● Aim of the exercise: Reproduce word for word everything from the line containing "Phối đồ với kính cận" down to the line containing "nhau. Bạn có", including both of those lines.
===== Provided material
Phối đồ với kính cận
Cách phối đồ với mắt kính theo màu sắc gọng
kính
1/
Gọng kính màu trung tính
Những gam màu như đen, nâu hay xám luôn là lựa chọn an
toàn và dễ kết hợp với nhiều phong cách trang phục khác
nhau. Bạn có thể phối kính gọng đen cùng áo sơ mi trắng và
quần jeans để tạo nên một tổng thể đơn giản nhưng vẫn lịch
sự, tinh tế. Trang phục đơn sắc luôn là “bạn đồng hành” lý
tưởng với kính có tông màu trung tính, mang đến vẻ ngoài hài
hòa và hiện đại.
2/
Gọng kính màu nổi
==========
===== Provided material
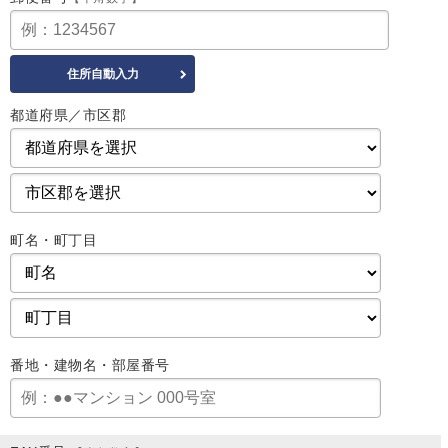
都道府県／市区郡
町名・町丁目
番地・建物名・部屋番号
==========
===== Provided material
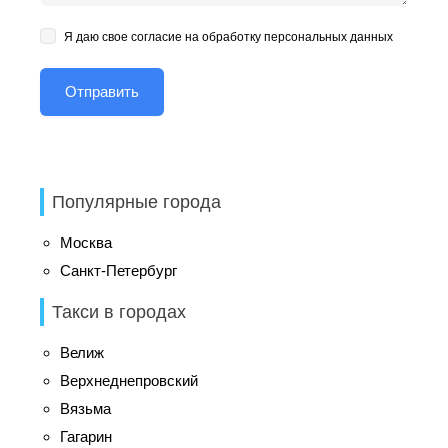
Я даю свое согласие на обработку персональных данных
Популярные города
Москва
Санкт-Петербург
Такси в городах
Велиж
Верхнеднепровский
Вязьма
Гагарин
==========
● Response to this exercise:
Phối đồ với kính cận
Cách phối đồ với mắt kính theo màu sắc gọng
kính
1/
Gọng kính màu trung tính
Những gam màu như đen, nâu hay xám luôn là lựa chọn an
toàn và dễ kết hợp với nhiều phong cách trang phục khác
nhau. Bạn có thể phối kính gọng đen cùng áo sơ mi trắng và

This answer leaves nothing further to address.